En 1789, patriote convaincu, il participe, aux côtés des étudiants du collège de médecine, à la prise de la Bastille. En 1792, après délibération de l’Assemblée, Boyer devient chirurgien en second de la Charité. Il y officie pendant 32 ans jusqu’à la mort de son patron, M. Deschamps. Très vite, à sa demande, avec l’autorisation de la commission administrative des hospices, il peut donner des cours de clinique chirurgicale à la Charité. En 1795, Boyer est professeur de médecine opératoire à l’Ecole de santé de Paris. Très vite, lui est confiée la chaire de clinique externe. Après avoir enseigné l’anatomie, il inculque ses connaissances de chirurgie aux étudiants. De plus, cette année-là, il rejoint l’école de Desault d’anatomie de l’Hôtel-Dieu, en tant que médecin tout d’abord, puis professeur adjoint (Dubois, 1853 ; Androutsos (a), 2003).

C’est au contact de cet éminent médecin que Boyer comprend toute l’impérative nécessité d’aborder l’anatomie avec rigueur et méthodologie. En 1797, il fait paraître le premier des quatre tomes de son Traité complet d’anatomie, description de toutes les parties du corps humain, dont la publication s’échelonne de 1797 à 1805. Cet ouvrage est réédité à quatre reprises ( http://fr.wikipedia.org, 2010).

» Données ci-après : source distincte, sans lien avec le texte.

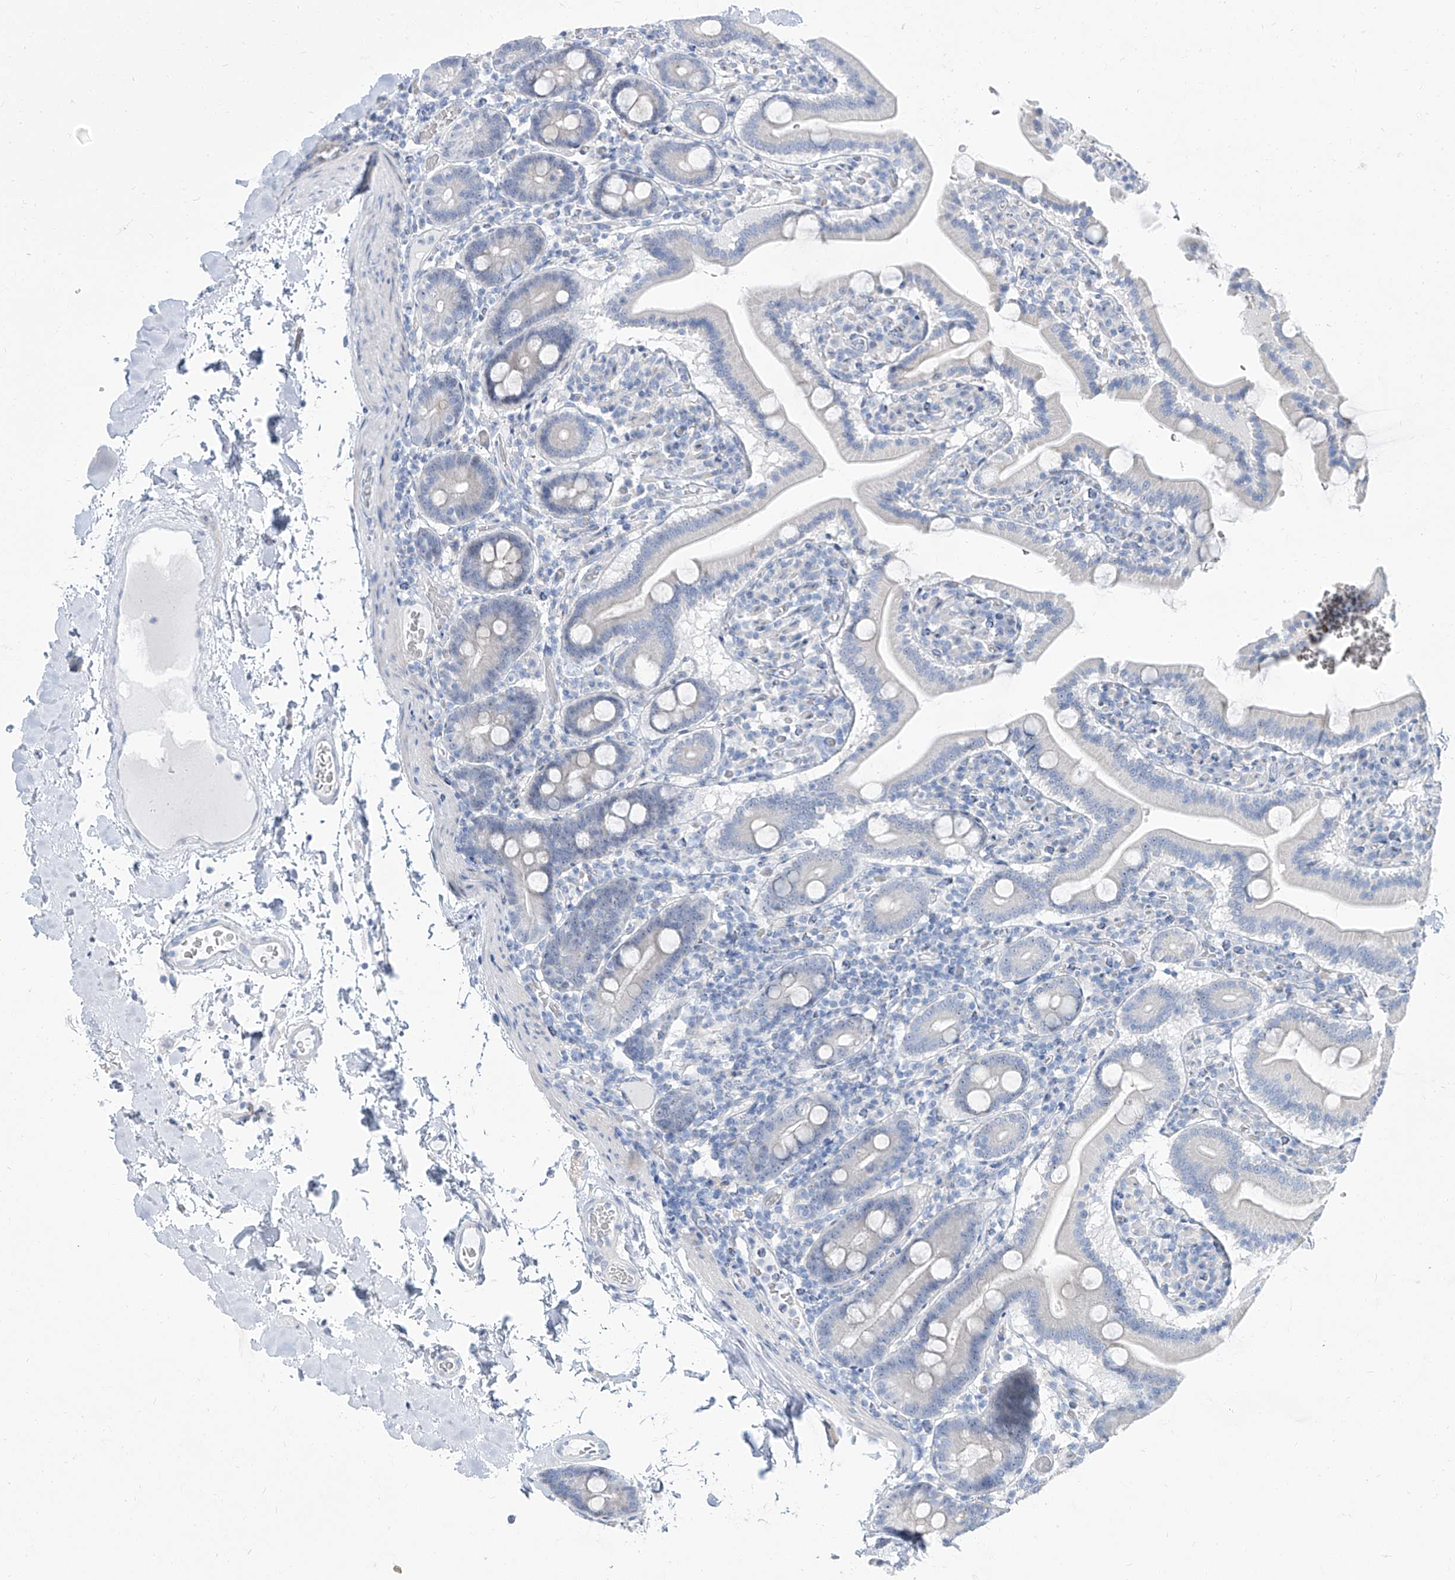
{"staining": {"intensity": "negative", "quantity": "none", "location": "none"}, "tissue": "duodenum", "cell_type": "Glandular cells", "image_type": "normal", "snomed": [{"axis": "morphology", "description": "Normal tissue, NOS"}, {"axis": "topography", "description": "Duodenum"}], "caption": "Immunohistochemistry histopathology image of unremarkable duodenum: human duodenum stained with DAB shows no significant protein expression in glandular cells. Nuclei are stained in blue.", "gene": "TXLNB", "patient": {"sex": "male", "age": 55}}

Avec le départ d’Antoine Dubois en Egypte, en 1798, il devient incontournable dans son domaine, ses maîtres étant prématurément décédés. Ainsi, enseigne-t-il tous les jours, quatre disciplines (anatomie, médecine opératoire, pathologie externe et clinique chirurgicale). Son cours de pathologie externe dure 15 ans et est le plus suivi. Bientôt, une formalité s’impose. Il doit soutenir sa thèse de doctorat et c’est une véritable leçon qu’il donne à son jury (Dubois, 1853).

En 1804, il est nommé membre du service de chirurgie de l’Hôtel-Dieu, puis professeur de chirurgie à l’Ecole de santé. Il succède à Desault à la tête de la chaire de clinique chirurgicale.

En 1805, Corvisart le recommande au nouvel empereur pour le poste de premier chirurgien officiant sur sa personne. En effet, convaincu qu’il n’aurait aucun ascendant sur Dubois, son rival et néanmoins ami, Corvisart lui concède qu’il n’a pas été choisi parce que le « médecin préféré de l’Empereur » souhaitait conserver seul, son pouvoir et ne prendre aucun risque à cet effet (Ganière, 1988 & Riaud, 2010). Il a donc préféré promouvoir Boyer à ce poste qu’il estimait beaucoup plus facile à contrôler.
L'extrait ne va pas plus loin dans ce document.